Eva and the Devil's Servant
A most excellent rumination on life, language, and the creative process on the blog of my favorite Icelandic witch, Eva Hauksdóttir:
Usually she blogs in Icelandic; her choice of English is made evident in the post. Anyone who has suffered bouts of creative frustration should be able to empathize with her predicament.

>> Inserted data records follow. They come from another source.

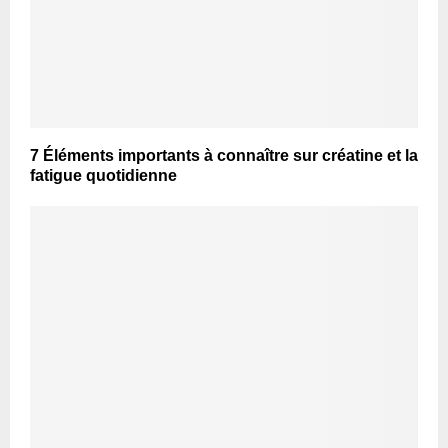
7 Éléments importants à connaître sur créatine et la
fatigue quotidienne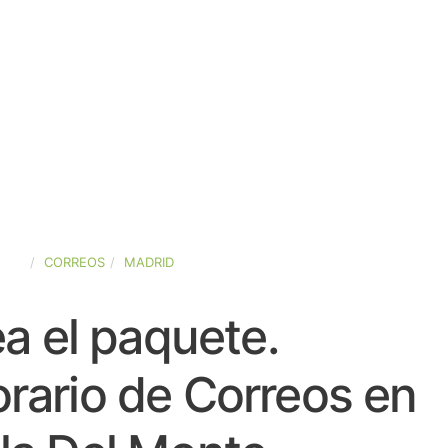
AÑA
CORREOS
MADRID
a el paquete.
rario de Correos en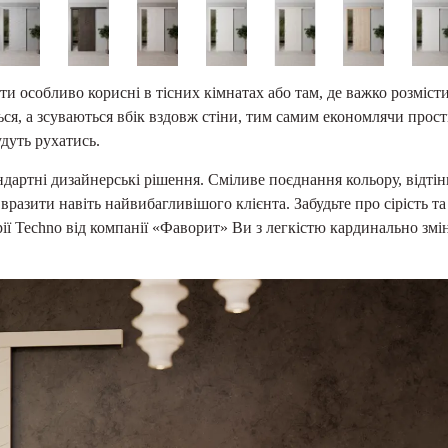
и особливо корисні в тісних кімнатах або там, де важко розміст
ься, а зсуваються вбік вздовж стіни, тим самим економлячи прості
удуть рухатись.
ндартні дизайнерські рішення. Сміливе поєднання кольору, відтін
 вразити навіть найвибагливішого клієнта. Забудьте про сірість та
ї Techno від компанії «Фаворит» Ви з легкістю кардинально змін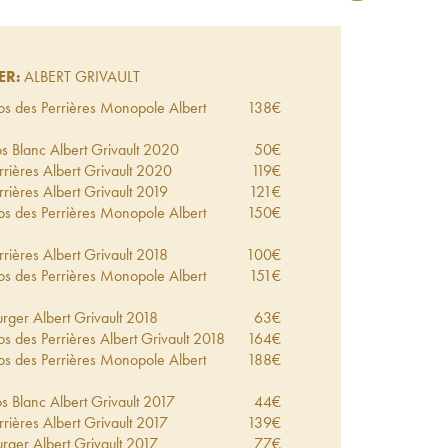
ER:
ALBERT GRIVAULT
os des Perrières Monopole Albert
138
€
 Blanc Albert Grivault
2020
50
€
rières Albert Grivault
2020
119
€
rières Albert Grivault
2019
121
€
os des Perrières Monopole Albert
150
€
rières Albert Grivault
2018
100
€
os des Perrières Monopole Albert
151
€
rger Albert Grivault
2018
63
€
s des Perrières Albert Grivault
2018
164
€
os des Perrières Monopole Albert
188
€
 Blanc Albert Grivault
2017
44
€
rières Albert Grivault
2017
139
€
rger Albert Grivault
2017
77
€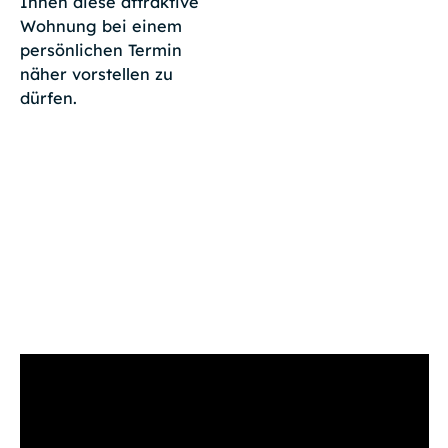
Ihnen diese attraktive
Wohnung bei einem
persönlichen Termin
näher vorstellen zu
dürfen.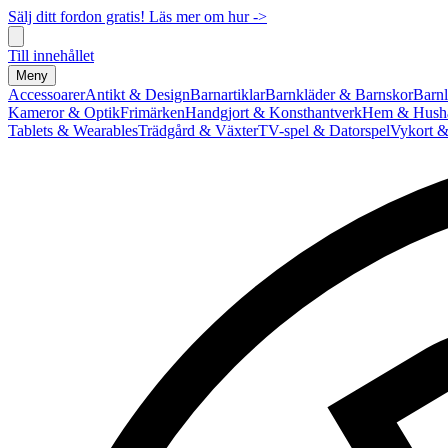
Sälj ditt fordon gratis! Läs mer om hur ->
Till innehållet
Meny
Accessoarer
Antikt & Design
Barnartiklar
Barnkläder & Barnskor
Barnl
Kameror & Optik
Frimärken
Handgjort & Konsthantverk
Hem & Hushå
Tablets & Wearables
Trädgård & Växter
TV-spel & Datorspel
Vykort &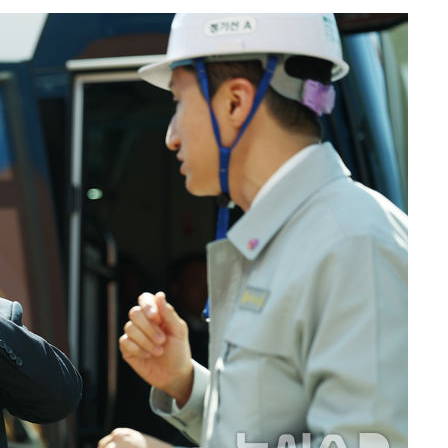
포착
하라 격파
다"
수수색(종
4%↑
침 준수"
수수색
태세 강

About her former shop, Nornabúðin:
Nornabúðin was a "witch shop" in Reykjavík from 2005 to 2008, specializing in items associated with witchcraft, pagan religion, and natural healing. Amulets, tea, herbs, and various witchcraft related items were sold there. Her shop was decorated with gnarled, twisted branches, animal hides and antlers, and other artifacts from around the world:
It was owned and operated by Eva Hauksdóttir, a practicing witch (Norn, in Icelandic), social critic and conceptual artist. She offered rune-reading, and dispensed practical wisdom along with her wares. The shop had tables for tea and social gatherings:
The outside of the shop had two large windows, which had displays of her goods:
These dolls were especially cute, in a witchy way:
The shop closed in wake of the Icelandic financial meltdown in 2008. Eva was an instrumental figure in leading protests against the standing government, which ultimately resulted in a change of the national leadership. She was featured in the documentary Guð Blessi Ísland.